**EXCERPT:**
Previous studies using representational similarity analysis (RSA) of fMRI data demonstrated that activation patterns in the lateral occipito-temporal cortex (LOTC) during action observation capture the semantic similarity structure of actions, in line with the view that the LOTC contributes to action understanding. Here we aimed to investigate the time course of neural representations of low-, mid- and high-level action features.
We recorded EEG from 24 participants in a delayed matching task. Stimuli consisted of static images spanning 27 action categories of everyday actions (e.g. riding a bike, drinking coffee), shown in different combinations of actors, locations and viewpoints. Participants were asked to match stimuli on action category, actor, or location.
Separately for each time point we computed representational dissimilarity matrices (RDMs) pertaining to neural representations of action categories from time-resolved multivariate pattern analysis of EEG data. These neural RDMs were correlated to independently generated behavioural RDMs corresponding to semantic action (dis)similarities, revealing a time course of neural semantic action representations. In addition, we determined RDMs to capture the similarity of movement type, body part, scenes, and objects, revealing the respective neural representations over time.

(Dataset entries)
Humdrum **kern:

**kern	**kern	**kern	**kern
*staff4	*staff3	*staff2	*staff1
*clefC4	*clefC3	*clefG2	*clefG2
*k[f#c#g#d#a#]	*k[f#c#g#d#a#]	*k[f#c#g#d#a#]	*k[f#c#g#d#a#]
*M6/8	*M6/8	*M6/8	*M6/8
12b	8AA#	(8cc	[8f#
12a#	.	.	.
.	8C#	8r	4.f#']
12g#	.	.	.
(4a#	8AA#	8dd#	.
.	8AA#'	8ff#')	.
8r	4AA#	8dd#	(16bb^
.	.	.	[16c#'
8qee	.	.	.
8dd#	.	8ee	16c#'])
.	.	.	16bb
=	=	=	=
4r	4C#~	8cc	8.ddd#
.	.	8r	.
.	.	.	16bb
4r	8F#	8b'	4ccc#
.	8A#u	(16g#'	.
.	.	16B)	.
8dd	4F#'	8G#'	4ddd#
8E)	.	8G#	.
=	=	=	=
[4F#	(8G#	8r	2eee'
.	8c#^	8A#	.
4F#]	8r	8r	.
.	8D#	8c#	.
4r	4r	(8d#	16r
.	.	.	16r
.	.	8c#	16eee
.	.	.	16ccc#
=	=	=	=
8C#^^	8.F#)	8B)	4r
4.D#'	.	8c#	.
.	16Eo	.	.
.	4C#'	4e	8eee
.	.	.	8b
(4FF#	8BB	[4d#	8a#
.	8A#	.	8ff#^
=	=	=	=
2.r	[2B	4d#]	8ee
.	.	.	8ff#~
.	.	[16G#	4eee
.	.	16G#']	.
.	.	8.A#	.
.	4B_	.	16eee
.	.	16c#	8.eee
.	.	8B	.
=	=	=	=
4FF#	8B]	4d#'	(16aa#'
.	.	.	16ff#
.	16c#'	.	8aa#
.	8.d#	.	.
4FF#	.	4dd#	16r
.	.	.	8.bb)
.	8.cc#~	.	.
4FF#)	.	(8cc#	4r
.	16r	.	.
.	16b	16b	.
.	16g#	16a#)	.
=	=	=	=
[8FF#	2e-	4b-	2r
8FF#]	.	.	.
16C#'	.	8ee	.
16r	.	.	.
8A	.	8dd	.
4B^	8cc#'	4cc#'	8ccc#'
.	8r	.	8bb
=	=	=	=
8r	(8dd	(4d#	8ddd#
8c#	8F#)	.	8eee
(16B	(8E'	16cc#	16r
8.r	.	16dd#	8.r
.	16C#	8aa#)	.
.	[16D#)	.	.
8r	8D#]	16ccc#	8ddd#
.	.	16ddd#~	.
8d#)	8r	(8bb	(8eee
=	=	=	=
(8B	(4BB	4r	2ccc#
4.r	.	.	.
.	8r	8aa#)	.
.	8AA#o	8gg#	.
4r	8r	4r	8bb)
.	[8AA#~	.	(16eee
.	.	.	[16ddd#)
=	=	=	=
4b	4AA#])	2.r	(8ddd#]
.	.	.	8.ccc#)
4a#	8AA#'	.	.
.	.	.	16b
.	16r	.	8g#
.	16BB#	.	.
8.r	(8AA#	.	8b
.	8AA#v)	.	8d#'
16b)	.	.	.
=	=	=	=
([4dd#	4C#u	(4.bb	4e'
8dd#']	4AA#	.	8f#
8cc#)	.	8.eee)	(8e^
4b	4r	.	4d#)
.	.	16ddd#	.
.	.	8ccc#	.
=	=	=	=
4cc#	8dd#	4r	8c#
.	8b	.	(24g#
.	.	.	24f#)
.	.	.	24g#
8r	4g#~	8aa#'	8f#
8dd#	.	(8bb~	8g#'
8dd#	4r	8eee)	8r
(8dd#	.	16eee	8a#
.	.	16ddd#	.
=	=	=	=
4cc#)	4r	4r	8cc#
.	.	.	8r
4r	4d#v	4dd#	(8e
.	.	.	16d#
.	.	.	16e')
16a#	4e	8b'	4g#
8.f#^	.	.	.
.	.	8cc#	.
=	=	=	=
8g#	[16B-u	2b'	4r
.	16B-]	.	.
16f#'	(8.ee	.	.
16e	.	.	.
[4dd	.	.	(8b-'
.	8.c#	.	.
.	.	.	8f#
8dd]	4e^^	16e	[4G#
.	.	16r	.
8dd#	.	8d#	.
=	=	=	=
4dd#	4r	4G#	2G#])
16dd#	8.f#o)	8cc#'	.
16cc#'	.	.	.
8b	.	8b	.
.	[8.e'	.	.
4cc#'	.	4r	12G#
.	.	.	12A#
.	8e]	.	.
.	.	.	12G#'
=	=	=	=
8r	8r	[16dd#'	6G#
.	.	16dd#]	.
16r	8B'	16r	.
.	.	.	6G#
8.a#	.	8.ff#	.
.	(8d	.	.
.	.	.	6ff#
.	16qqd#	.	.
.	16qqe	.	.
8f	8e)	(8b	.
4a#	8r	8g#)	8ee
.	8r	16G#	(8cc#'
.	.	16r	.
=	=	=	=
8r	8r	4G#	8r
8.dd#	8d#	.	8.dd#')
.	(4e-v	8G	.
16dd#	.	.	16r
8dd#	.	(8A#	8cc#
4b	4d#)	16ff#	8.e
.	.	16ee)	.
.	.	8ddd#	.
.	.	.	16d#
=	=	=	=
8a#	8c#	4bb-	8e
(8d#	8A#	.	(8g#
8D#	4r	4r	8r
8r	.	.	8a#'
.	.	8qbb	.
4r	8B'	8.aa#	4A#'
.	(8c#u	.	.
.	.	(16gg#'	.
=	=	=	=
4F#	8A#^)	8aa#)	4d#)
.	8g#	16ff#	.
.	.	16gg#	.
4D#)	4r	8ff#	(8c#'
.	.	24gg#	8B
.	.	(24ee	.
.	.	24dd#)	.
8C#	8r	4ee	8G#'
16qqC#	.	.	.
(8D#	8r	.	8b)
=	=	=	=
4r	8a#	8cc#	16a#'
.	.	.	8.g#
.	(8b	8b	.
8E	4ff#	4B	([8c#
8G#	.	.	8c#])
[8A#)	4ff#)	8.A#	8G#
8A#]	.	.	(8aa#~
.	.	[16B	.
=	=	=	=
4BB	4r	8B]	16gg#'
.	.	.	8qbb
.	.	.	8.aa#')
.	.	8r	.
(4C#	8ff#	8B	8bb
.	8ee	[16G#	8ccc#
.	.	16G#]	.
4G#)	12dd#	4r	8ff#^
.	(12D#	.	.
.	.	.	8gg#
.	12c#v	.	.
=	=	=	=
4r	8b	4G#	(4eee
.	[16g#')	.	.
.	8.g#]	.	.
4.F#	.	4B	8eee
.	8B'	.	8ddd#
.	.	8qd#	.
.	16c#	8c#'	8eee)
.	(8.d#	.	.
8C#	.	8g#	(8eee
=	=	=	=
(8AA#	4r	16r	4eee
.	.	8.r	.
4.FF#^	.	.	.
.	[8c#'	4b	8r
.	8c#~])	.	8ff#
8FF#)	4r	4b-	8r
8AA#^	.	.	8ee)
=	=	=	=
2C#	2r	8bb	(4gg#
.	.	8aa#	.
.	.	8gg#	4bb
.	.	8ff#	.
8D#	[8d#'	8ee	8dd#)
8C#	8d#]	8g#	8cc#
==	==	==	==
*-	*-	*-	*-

**TASK REQUIREMENTS:**
1. Repeat everything in the EEG study abstract from "We recorded EEG" down to "actor, or location.".
2. According to the EEG study abstract, how many action categories did the static image stimuli span?
This material is separate from the EEG study abstract.

**ANSWERS BELOW:**
1.
We recorded EEG from 24 participants in a delayed matching task. Stimuli consisted of static images spanning 27 action categories of everyday actions (e.g. riding a bike, drinking coffee), shown in different combinations of actors, locations and viewpoints. Participants were asked to match stimuli on action category, actor, or location.

2. 27 action categories of everyday actions.